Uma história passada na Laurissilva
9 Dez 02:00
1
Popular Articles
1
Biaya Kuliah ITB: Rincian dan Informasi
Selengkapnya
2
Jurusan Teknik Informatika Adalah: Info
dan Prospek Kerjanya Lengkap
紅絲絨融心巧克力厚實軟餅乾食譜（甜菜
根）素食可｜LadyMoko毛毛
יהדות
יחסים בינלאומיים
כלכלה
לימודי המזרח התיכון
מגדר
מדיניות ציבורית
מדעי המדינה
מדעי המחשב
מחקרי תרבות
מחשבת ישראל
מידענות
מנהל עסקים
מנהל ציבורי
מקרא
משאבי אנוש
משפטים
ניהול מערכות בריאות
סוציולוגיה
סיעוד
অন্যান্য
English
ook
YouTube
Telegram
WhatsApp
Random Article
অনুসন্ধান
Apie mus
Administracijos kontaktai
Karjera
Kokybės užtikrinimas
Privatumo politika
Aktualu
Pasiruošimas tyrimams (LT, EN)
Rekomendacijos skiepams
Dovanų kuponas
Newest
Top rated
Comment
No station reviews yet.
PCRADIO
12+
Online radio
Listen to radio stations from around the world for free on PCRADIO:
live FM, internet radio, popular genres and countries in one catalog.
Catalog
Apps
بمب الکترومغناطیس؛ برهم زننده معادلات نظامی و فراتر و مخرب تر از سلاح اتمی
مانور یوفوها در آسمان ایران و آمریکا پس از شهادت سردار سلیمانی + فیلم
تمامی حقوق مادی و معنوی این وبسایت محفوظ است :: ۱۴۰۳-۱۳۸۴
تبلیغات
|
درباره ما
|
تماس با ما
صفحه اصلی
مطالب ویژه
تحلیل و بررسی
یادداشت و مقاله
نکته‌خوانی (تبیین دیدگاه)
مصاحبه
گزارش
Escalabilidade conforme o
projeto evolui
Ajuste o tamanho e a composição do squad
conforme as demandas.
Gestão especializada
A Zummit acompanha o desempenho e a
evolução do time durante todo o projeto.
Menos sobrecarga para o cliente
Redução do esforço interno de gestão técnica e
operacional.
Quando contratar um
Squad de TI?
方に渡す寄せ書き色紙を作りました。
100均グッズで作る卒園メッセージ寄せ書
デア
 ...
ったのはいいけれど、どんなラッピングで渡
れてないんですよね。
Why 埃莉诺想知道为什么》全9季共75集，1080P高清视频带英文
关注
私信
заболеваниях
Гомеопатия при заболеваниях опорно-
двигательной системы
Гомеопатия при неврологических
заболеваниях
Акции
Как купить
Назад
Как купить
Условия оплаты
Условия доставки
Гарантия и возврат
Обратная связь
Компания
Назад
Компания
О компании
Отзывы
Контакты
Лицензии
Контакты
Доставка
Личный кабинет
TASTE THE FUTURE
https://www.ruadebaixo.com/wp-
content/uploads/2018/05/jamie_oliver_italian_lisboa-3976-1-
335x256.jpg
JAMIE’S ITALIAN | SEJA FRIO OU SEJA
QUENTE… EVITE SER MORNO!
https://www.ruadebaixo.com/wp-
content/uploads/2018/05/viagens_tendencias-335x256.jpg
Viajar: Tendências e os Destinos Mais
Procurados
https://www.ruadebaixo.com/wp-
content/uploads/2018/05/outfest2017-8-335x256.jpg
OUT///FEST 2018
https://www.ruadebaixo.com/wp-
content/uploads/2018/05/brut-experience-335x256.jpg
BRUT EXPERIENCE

==========

The complete listing, unchanged, is the expected answer.

Uma história passada na Laurissilva
9 Dez 02:00
1
Popular Articles
1
Biaya Kuliah ITB: Rincian dan Informasi
Selengkapnya
2
Jurusan Teknik Informatika Adalah: Info
dan Prospek Kerjanya Lengkap
紅絲絨融心巧克力厚實軟餅乾食譜（甜菜
根）素食可｜LadyMoko毛毛
יהדות
יחסים בינלאומיים
כלכלה
לימודי המזרח התיכון
מגדר
מדיניות ציבורית
מדעי המדינה
מדעי המחשב
מחקרי תרבות
מחשבת ישראל
מידענות
מנהל עסקים
מנהל ציבורי
מקרא
משאבי אנוש
משפטים
ניהול מערכות בריאות
סוציולוגיה
סיעוד
অন্যান্য
English
ook
YouTube
Telegram
WhatsApp
Random Article
অনুসন্ধান
Apie mus
Administracijos kontaktai
Karjera
Kokybės užtikrinimas
Privatumo politika
Aktualu
Pasiruošimas tyrimams (LT, EN)
Rekomendacijos skiepams
Dovanų kuponas
Newest
Top rated
Comment
No station reviews yet.
PCRADIO
12+
Online radio
Listen to radio stations from around the world for free on PCRADIO:
live FM, internet radio, popular genres and countries in one catalog.
Catalog
Apps
بمب الکترومغناطیس؛ برهم زننده معادلات نظامی و فراتر و مخرب تر از سلاح اتمی
مانور یوفوها در آسمان ایران و آمریکا پس از شهادت سردار سلیمانی + فیلم
تمامی حقوق مادی و معنوی این وبسایت محفوظ است :: ۱۴۰۳-۱۳۸۴
تبلیغات
|
درباره ما
|
تماس با ما
صفحه اصلی
مطالب ویژه
تحلیل و بررسی
یادداشت و مقاله
نکته‌خوانی (تبیین دیدگاه)
مصاحبه
گزارش
Escalabilidade conforme o
projeto evolui
Ajuste o tamanho e a composição do squad
conforme as demandas.
Gestão especializada
A Zummit acompanha o desempenho e a
evolução do time durante todo o projeto.
Menos sobrecarga para o cliente
Redução do esforço interno de gestão técnica e
operacional.
Quando contratar um
Squad de TI?
方に渡す寄せ書き色紙を作りました。
100均グッズで作る卒園メッセージ寄せ書
デア
 ...
ったのはいいけれど、どんなラッピングで渡
れてないんですよね。
Why 埃莉诺想知道为什么》全9季共75集，1080P高清视频带英文
关注
私信
заболеваниях
Гомеопатия при заболеваниях опорно-
двигательной системы
Гомеопатия при неврологических
заболеваниях
Акции
Как купить
Назад
Как купить
Условия оплаты
Условия доставки
Гарантия и возврат
Обратная связь
Компания
Назад
Компания
О компании
Отзывы
Контакты
Лицензии
Контакты
Доставка
Личный кабинет
TASTE THE FUTURE
https://www.ruadebaixo.com/wp-
content/uploads/2018/05/jamie_oliver_italian_lisboa-3976-1-
335x256.jpg
JAMIE’S ITALIAN | SEJA FRIO OU SEJA
QUENTE… EVITE SER MORNO!
https://www.ruadebaixo.com/wp-
content/uploads/2018/05/viagens_tendencias-335x256.jpg
Viajar: Tendências e os Destinos Mais
Procurados
https://www.ruadebaixo.com/wp-
content/uploads/2018/05/outfest2017-8-335x256.jpg
OUT///FEST 2018
https://www.ruadebaixo.com/wp-
content/uploads/2018/05/brut-experience-335x256.jpg
BRUT EXPERIENCE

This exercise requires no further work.